- Born: David Luu
- Education: University of Montpellier University of Antilles-Guyane
- Years active: 2006–present
- Medical career
- Profession: Pediatric cardiac surgeon Founder of Hearty, Juisci, and Longevity Docs Founder of The Heart Fund;
- Field: Pediatric cardiac surgery, Longevity medicine, Health technology
- Institutions: Marie-Lannelongue Hospital; Necker Hospital; Icahn School of Medicine at Mount Sinai;
- Sub-specialties: Congenital heart disease, Preventive health, Longevity care
- Research: Medical imaging, Nanomedicine, Artificial intelligence

= David Luu =

American pediatric cardiac surgeon

David Luu is a French pediatric cardiac surgeon, entrepreneur, and philanthropist known for his work in pediatric cardiac surgery and longevity medicine. He is the founder of Longevity Docs, Hearty, Juisci, and the founding chairman of The Heart Fund.

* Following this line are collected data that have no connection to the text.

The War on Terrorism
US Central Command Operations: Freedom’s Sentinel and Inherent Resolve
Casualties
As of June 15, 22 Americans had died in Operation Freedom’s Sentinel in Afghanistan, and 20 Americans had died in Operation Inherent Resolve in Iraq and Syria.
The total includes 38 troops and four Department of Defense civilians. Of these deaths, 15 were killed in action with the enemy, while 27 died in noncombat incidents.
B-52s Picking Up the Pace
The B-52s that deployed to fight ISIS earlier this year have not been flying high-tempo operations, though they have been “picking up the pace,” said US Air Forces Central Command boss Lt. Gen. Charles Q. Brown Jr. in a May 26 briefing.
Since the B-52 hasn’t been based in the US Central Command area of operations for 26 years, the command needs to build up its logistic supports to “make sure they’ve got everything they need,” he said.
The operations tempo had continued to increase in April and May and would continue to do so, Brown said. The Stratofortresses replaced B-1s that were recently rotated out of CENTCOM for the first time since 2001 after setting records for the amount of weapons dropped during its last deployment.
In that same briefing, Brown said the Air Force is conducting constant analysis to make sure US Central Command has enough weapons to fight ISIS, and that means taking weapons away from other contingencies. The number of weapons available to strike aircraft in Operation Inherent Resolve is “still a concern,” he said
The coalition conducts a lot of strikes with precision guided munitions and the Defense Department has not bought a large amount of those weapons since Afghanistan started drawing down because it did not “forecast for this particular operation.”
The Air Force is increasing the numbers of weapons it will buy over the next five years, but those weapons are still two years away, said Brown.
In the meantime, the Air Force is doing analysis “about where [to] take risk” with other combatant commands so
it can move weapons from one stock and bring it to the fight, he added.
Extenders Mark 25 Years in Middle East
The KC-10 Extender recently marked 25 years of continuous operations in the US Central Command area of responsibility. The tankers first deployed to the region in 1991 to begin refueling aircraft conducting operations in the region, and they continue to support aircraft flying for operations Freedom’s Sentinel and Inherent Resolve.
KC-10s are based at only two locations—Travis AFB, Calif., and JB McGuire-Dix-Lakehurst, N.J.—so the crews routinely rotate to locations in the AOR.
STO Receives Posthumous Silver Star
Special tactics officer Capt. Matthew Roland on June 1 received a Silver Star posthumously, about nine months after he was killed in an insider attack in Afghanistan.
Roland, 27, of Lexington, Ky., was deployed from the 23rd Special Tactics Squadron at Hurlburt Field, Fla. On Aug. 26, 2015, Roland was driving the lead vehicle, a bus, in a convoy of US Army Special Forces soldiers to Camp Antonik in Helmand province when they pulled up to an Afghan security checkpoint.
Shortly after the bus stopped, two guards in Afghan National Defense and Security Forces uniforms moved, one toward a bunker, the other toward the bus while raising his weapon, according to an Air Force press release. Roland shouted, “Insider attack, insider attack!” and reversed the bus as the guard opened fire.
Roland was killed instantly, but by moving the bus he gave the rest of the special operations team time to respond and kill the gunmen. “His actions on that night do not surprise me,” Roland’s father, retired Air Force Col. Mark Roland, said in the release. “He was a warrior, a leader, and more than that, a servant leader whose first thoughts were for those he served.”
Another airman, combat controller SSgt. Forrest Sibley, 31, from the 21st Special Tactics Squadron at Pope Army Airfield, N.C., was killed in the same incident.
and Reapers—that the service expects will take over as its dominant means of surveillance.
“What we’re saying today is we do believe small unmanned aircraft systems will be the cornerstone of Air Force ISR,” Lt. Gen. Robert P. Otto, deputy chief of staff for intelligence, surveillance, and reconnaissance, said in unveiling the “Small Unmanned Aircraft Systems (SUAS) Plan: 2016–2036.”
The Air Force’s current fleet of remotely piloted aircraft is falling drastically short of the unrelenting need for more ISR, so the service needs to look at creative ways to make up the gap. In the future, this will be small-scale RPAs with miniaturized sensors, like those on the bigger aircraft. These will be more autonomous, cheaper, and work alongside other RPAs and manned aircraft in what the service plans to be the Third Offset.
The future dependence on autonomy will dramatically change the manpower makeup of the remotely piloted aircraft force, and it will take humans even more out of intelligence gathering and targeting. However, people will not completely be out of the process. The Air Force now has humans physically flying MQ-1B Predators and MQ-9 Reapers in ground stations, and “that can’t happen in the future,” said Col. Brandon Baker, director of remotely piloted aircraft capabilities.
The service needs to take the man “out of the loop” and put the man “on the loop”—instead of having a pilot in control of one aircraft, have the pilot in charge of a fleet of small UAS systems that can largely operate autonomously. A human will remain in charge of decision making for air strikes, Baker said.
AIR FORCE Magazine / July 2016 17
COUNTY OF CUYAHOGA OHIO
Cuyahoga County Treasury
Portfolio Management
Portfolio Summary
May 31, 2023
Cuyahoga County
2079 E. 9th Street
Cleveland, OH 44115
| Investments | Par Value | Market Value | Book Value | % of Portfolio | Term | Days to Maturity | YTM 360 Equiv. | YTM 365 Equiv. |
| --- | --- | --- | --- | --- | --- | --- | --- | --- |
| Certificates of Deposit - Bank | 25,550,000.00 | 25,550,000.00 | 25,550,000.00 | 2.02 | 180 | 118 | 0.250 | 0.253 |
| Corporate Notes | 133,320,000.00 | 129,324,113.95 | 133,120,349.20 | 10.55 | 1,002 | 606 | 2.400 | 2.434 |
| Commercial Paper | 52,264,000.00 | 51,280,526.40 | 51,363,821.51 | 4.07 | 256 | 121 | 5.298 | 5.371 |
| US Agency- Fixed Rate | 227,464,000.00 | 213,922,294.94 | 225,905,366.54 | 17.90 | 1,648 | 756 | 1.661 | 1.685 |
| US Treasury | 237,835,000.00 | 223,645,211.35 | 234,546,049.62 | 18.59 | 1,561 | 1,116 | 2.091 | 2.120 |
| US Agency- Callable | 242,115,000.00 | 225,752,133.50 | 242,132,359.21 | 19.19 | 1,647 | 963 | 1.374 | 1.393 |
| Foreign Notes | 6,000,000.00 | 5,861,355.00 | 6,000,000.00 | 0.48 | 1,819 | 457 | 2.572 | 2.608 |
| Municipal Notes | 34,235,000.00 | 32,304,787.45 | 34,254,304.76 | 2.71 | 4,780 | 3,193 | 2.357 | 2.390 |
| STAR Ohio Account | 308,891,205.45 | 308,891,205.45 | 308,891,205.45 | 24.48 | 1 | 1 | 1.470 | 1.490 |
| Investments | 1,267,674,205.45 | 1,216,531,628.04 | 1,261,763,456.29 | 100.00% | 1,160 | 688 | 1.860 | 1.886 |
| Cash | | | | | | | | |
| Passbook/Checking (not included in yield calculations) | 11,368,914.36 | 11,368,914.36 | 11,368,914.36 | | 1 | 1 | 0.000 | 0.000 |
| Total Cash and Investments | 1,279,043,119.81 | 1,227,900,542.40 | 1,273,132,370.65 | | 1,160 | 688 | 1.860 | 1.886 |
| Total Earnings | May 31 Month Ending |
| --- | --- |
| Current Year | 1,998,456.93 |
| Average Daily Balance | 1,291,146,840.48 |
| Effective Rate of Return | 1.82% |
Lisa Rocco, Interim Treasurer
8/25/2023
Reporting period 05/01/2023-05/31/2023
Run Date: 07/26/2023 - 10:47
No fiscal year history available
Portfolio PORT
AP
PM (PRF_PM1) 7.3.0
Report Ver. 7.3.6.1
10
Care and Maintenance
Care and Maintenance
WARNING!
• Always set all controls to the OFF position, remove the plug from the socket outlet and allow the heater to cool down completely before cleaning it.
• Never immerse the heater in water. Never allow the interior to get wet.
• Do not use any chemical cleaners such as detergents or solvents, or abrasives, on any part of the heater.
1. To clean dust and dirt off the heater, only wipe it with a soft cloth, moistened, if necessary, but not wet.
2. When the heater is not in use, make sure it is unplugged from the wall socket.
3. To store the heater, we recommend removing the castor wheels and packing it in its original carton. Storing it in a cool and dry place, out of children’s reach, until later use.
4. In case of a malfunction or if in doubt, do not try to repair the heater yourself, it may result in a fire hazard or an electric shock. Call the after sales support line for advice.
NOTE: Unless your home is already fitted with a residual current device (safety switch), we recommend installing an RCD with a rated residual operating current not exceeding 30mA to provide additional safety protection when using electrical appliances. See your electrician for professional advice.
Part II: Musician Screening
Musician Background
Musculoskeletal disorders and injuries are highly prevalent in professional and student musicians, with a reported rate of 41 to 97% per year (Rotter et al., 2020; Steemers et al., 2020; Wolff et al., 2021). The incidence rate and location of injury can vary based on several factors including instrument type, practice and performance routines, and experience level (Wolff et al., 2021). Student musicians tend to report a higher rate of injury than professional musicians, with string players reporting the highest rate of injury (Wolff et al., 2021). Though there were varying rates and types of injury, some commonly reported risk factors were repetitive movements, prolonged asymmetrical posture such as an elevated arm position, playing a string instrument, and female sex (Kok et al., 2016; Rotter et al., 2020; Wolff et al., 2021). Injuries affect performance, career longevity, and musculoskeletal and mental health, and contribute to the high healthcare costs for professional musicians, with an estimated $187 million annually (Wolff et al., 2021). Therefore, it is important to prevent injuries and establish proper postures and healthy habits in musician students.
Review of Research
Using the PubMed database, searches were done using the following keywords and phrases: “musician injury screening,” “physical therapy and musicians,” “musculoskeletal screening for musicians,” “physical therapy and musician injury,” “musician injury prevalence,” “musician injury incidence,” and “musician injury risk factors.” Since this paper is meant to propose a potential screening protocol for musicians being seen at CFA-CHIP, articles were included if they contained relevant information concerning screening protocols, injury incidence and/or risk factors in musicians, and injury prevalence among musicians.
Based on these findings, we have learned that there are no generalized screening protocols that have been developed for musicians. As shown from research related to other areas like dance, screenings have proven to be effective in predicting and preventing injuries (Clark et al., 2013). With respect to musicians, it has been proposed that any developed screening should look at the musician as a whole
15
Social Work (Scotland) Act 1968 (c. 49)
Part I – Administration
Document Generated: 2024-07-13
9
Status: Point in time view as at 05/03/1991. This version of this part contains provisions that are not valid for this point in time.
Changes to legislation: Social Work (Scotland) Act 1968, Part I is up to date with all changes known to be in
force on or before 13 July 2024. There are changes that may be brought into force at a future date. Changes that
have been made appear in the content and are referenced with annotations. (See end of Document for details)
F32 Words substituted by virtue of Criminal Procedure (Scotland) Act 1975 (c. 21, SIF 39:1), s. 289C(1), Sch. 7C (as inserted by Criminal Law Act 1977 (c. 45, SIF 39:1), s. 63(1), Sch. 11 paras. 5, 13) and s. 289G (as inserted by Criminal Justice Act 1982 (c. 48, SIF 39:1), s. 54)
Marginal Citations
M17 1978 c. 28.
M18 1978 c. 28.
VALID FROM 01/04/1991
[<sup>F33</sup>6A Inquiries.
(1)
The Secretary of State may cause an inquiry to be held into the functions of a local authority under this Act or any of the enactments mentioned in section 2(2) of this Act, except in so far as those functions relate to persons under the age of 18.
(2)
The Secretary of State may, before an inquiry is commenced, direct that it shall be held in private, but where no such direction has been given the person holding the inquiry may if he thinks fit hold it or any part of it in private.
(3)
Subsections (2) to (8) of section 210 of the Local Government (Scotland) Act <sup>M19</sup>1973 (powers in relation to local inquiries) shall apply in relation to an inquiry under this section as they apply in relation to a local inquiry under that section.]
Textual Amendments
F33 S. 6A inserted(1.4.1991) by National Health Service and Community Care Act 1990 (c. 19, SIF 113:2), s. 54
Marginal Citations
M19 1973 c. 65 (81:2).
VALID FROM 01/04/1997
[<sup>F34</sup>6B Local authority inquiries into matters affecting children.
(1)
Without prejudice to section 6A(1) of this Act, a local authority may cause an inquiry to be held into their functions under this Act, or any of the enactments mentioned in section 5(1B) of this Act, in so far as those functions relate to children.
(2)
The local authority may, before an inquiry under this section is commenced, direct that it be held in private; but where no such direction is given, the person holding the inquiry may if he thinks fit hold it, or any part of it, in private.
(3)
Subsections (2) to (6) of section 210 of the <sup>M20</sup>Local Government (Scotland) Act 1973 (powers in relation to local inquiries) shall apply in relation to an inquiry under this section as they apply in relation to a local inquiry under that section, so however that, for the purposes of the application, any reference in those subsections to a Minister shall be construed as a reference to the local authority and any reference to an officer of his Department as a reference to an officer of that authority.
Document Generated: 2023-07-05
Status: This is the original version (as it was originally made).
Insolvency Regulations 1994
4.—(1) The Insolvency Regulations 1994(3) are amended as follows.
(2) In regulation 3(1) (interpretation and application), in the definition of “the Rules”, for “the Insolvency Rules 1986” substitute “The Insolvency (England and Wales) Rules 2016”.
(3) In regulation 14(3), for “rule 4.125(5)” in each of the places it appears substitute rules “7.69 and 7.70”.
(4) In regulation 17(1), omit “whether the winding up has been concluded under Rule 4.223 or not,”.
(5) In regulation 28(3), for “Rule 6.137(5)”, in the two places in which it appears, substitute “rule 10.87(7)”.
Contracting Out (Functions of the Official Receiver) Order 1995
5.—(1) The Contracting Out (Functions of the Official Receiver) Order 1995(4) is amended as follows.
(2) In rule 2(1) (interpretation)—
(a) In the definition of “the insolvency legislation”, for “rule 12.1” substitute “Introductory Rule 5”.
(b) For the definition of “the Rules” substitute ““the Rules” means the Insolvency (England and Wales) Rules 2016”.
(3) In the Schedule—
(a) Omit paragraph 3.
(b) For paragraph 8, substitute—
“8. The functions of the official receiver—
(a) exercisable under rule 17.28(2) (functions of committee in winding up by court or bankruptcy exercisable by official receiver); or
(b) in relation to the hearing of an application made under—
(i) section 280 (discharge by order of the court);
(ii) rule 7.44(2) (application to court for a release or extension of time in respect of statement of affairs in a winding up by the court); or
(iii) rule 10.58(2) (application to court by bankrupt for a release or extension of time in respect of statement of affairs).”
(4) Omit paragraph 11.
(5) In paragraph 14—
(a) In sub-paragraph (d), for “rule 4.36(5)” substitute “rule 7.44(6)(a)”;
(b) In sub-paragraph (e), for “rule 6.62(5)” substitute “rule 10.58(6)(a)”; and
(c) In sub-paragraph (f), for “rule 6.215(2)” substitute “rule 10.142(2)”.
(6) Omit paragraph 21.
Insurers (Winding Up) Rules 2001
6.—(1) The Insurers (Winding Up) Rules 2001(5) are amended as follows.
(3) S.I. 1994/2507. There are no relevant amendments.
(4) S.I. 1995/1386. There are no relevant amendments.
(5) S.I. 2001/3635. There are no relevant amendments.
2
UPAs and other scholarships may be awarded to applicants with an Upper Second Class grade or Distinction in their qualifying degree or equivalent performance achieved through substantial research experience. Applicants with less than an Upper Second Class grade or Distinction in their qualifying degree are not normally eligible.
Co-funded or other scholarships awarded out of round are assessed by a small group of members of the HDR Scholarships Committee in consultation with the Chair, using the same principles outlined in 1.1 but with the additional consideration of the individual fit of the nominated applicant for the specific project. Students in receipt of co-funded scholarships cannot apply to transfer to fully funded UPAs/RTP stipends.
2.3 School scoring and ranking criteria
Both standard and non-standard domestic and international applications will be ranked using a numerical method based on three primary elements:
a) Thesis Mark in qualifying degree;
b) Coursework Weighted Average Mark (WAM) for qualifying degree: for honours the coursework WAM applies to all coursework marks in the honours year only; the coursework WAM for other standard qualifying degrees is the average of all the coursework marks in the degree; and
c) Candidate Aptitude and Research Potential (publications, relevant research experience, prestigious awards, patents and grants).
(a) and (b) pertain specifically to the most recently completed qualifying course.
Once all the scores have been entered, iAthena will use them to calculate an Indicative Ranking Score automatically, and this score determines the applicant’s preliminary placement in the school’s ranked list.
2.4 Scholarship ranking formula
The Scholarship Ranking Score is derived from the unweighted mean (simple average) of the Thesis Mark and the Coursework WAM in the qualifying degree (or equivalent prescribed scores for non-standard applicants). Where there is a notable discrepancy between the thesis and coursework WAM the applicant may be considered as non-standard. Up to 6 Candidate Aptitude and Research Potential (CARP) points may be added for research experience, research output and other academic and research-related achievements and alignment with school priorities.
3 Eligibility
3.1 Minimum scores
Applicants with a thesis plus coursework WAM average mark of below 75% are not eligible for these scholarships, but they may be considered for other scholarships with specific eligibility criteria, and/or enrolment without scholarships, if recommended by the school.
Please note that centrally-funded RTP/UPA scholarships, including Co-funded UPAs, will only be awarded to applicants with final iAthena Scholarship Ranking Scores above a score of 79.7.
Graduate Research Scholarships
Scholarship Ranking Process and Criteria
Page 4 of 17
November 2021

== Early life and education ==
David Luu graduated from the University of Montpellier in 2006 and completed a residency in cardiothoracic surgery at the University of Antilles-Guyane in 2011. He pursued a fellowship in pediatric cardiac surgery at Marie-Lannelongue Hospital in 2012 and served as Chief Resident at Necker Hospital in Paris. Luu also trained in trauma, reconstructive, and general surgery at Harvard Medical School, the University of Miami Miller School of Medicine, and the University of Southern California. He worked as a research coordinator at the Aortic Center of Lenox Hill Hospital in New York City.

== Career ==
Luu started his career in pediatric cardiac surgery, focusing on congenital heart diseases, before expanding into longevity medicine and preventive care.

In 2014, Luu co-founded NYClinic in partnership with NYC Surgical to provide preventive care.^{} In 2021, Luu founded Hearty, a longevity medicine platform offering diagnostic and longevity care services. He also established the Hearty Longevity Lounge in Sag Harbor to promote longevity education and address health topics.

Luu co-founded Marché Health, a digital health marketplace connecting providers, payers, biopharma, and innovators to enhance the adoption of digital health technologies.

He co-founded Juisci, an artificial intelligence-driven platform healthcare professionals. In 2024, he established Longevity Docs, a global network of physicians with the mission to democratize longevity medicine and improve human healthspan through community, education and research.

Luu is a member of the advisory board of the BioMedical Engineering and Imaging Institute (BMEII) at the Icahn School of Medicine at Mount Sinai, where he contributes to research in medical imaging, nanomedicine, and artificial intelligence.

Luu has spoken at conferences, including the Web Summit, World Heart Federation Summit, United Nations World Humanitarian Summit, Life Summit, Global Wellness Summit, and Longevity Summit. He has participated in the Founders Longevity Forum, discussing biomarkers of aging.

Luu also served as chairman of the junior committee of the European Society for Cardiovascular and Endovascular Surgery (ESCVS).

== Philanthropy ==
In 2010, Luu founded The Heart Fund, a nonprofit providing cardiac care in underserved regions. The organization conducts mobile clinics, open-heart surgeries, and preventive programs and is accredited by the United Nations Economic and Social Council (ECOSOC).

In 2012, Luu led a mission to Haiti, accompanied by public figures such as Jimmy Jean-Louis and Alina Baikova, performing surgeries for children in need. The Heart Fund launched "The Heart Jet," a medical plane delivering cardiological care to vulnerable populations, supported by figures such as Leonardo DiCaprio, Paris Hilton, Gary Dourdan, Akon, and Didier Drogba.

Luu raised funds for the Generous People Gala at the Cannes Film Festival, where Moncler CEO Remo Ruffini provided his superyacht as the venue for The Heart Fund’s benefit.

In 2015, Luu and The Heart Fund, in collaboration with the Didier Drogba Foundation, introduced "The Heart Mobile" program in Ivory Coast, which has since provided screenings and surgeries to over 5,000 patients.

Luu’s organization has partnered with the Amrita Institute of Medical Sciences in India to provide free surgeries and endovascular treatments for children with congenital heart defects. Collaborating with UPL, The Heart Fund operates a second mobile clinic in Ivory Coast, delivering cardiovascular care, health education, and medical training to underserved rural areas. and winning the World Heart Federation Best Prevention Campaign Award.

== Personal life ==
David Luu resides in New York City with his wife, Moana Luu, and their son.